Many have made the extreme claim that voter ID laws are akin to poll taxes.

The recent push by state governments to pass laws that would require voters to show identification in order to receive a ballot has sparked a great debate across the nation.

It’s a push credited to the republican party and greatly opposed by democrats who claim that it’s discriminatory against poor people, the elderly and minorities. The logic behind this being that poor people don’t get passports or driver’s licenses because they’re too poor to buy cars or plane tickets, that minorities are just generally poor and that the elderly don’t drive because they’re, well, elderly.

For these exact reasons, most of the states that have proposed voter identification laws have included in their proposals services that would allow anyone to get a free government-issued photo ID. Some of these states, such as South Carolina, have even supplied voters with carpools to take them to state DMVs.

Here’s a high school history lesson: The U.S. passed the Fifteenth Amendment after the Civil War so that freed slaves could not be barred from voting just because they were black. So, some clever and cruel people came up with the poll tax. The poll tax forced people to pay to vote, basically. These former slaves had just worked their whole lives for no wages and so they couldn’t afford to vote. The U.S. began passing laws that banned poll taxes or anything that meant that people had to pay money in order to vote. Today that means a state can’t pass a law that would force you to spend a dime in order to cast your ballot.

This is why the states that are passing voter ID laws are making concessions so that no one has to pay a penny or meet certain qualifications in order to get a picture ID.

The entire Democratic claim of discrimination is a load of crap, formed by lobbyists who are panicked at the idea that the people who depend on the shelling out of welfare checks and Medicare benefits won’t be able to figure out which line they should get in at the DMV.

These same people required attendees to the Democratic National Convention to check in with their IDs.

Excerpted data =>
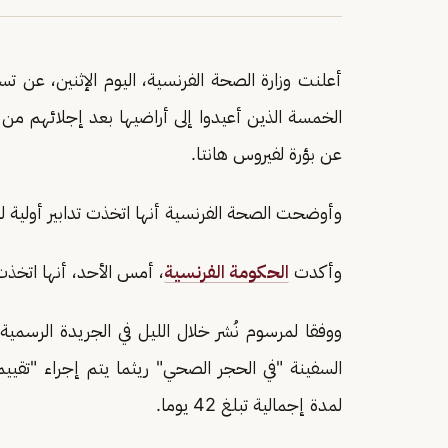
أعلنت وزارة الصحة الفرنسية، اليوم الإثنين، عن 
الخمسة الذين أعيدوا إلى أراضيها بعد إجلائهم م
عن بؤرة لفيروس هانتا.
وأوضحت الصحة الفرنسية أنها اتخذت تدابير أولية ل
وأكدت
الحكومة الفرنسية
، أمس الأحد، أنها اتخذت 
ووفقا لمرسوم نُشر خلال الليل في الجريدة الرسمي
السفينة "في الحجر الصحي" ريثما يتم إجراء "تقيي
لمدة إجمالية تبلغ 42 يوما.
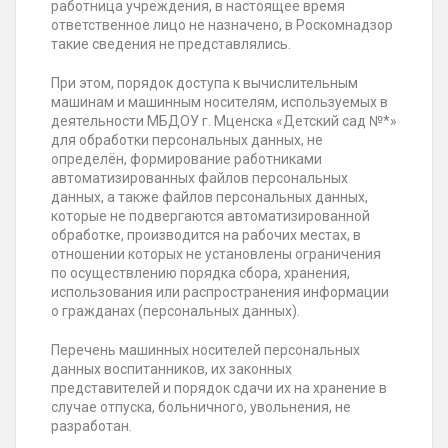
работница учреждения, в настоящее время
ответственное лицо не назначено, в Роскомнадзор
такие сведения не представлялись.
При этом, порядок доступа к вычислительным
машинам и машинным носителям, используемых в
деятельности МБДОУ г. Мценска «Детский сад №*»
для обработки персональных данных, не
определён, формирование работниками
автоматизированных файлов персональных
данных, а также файлов персональных данных,
которые не подвергаются автоматизированной
обработке, производится на рабочих местах, в
отношении которых не установлены ограничения
по осуществлению порядка сбора, хранения,
использования или распространения информации
о гражданах (персональных данных).
Перечень машинных носителей персональных
данных воспитанников, их законных
представителей и порядок сдачи их на хранение в
случае отпуска, больничного, увольнения, не
разработан.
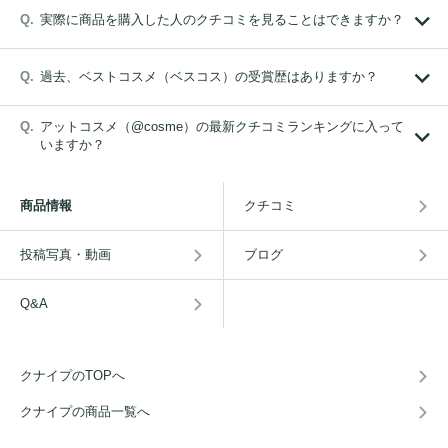
実際に商品を購入した人のクチコミを見ることはできますか？
過去、ベストコスメ（ベスコス）の受賞歴はありますか？
アットコスメ（@cosme）の最新クチコミランキングに入って
いますか？
商品情報
クチコミ
投稿写真・動画
ブログ
Q&A
クナイプのTOPへ
クナイプの商品一覧へ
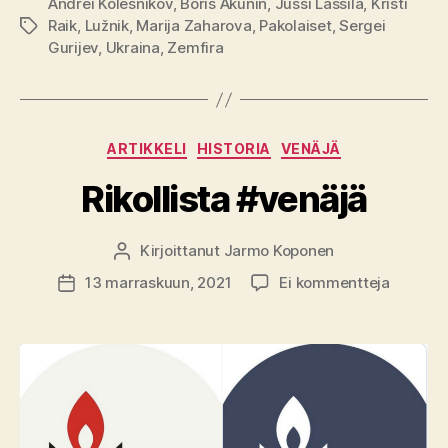
Andrei Kolesnikov
,
Boris Akunin
,
Jussi Lassila
,
Kristi
Raik
,
Lužnik
,
Marija Zaharova
,
Pakolaiset
,
Sergei
Avainsanat
Gurijev
,
Ukraina
,
Zemfira
Kategoriat
ARTIKKELI
HISTORIA
VENÄJÄ
Rikollista #venäjä
Kirjoittanut
Jarmo Koponen
Kirjoittaja
artikkeli
13 marraskuun, 2021
Ei kommentteja
Julkaisupäivämäärä
Rikollist
#venäjä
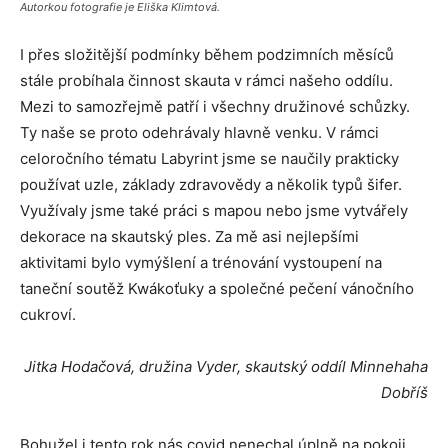
Autorkou fotografie je Eliška Klimtová.
I přes složitější podmínky během podzimních měsíců
stále probíhala činnost skauta v rámci našeho oddílu.
Mezi to samozřejmě patří i všechny družinové schůzky.
Ty naše se proto odehrávaly hlavně venku. V rámci
celoročního tématu Labyrint jsme se naučily prakticky
používat uzle, základy zdravovědy a několik typů šifer.
Využívaly jsme také práci s mapou nebo jsme vytvářely
dekorace na skautský ples. Za mě asi nejlepšími
aktivitami bylo vymýšlení a trénování vystoupení na
taneční soutěž Kwákoťuky a společné pečení vánočního
cukroví.
Jitka Hodačová, družina Vyder, skautský oddíl Minnehaha
Dobříš
Bohužel i tento rok nás covid nenechal úplně na pokoji,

About this task => Reproduce the full voter ID text word for word. The rows play no part in this exercise.

Answer to this problem =>
Many have made the extreme claim that voter ID laws are akin to poll taxes.

The recent push by state governments to pass laws that would require voters to show identification in order to receive a ballot has sparked a great debate across the nation.

It’s a push credited to the republican party and greatly opposed by democrats who claim that it’s discriminatory against poor people, the elderly and minorities. The logic behind this being that poor people don’t get passports or driver’s licenses because they’re too poor to buy cars or plane tickets, that minorities are just generally poor and that the elderly don’t drive because they’re, well, elderly.

For these exact reasons, most of the states that have proposed voter identification laws have included in their proposals services that would allow anyone to get a free government-issued photo ID. Some of these states, such as South Carolina, have even supplied voters with carpools to take them to state DMVs.

Here’s a high school history lesson: The U.S. passed the Fifteenth Amendment after the Civil War so that freed slaves could not be barred from voting just because they were black. So, some clever and cruel people came up with the poll tax. The poll tax forced people to pay to vote, basically. These former slaves had just worked their whole lives for no wages and so they couldn’t afford to vote. The U.S. began passing laws that banned poll taxes or anything that meant that people had to pay money in order to vote. Today that means a state can’t pass a law that would force you to spend a dime in order to cast your ballot.

This is why the states that are passing voter ID laws are making concessions so that no one has to pay a penny or meet certain qualifications in order to get a picture ID.

The entire Democratic claim of discrimination is a load of crap, formed by lobbyists who are panicked at the idea that the people who depend on the shelling out of welfare checks and Medicare benefits won’t be able to figure out which line they should get in at the DMV.

These same people required attendees to the Democratic National Convention to check in with their IDs.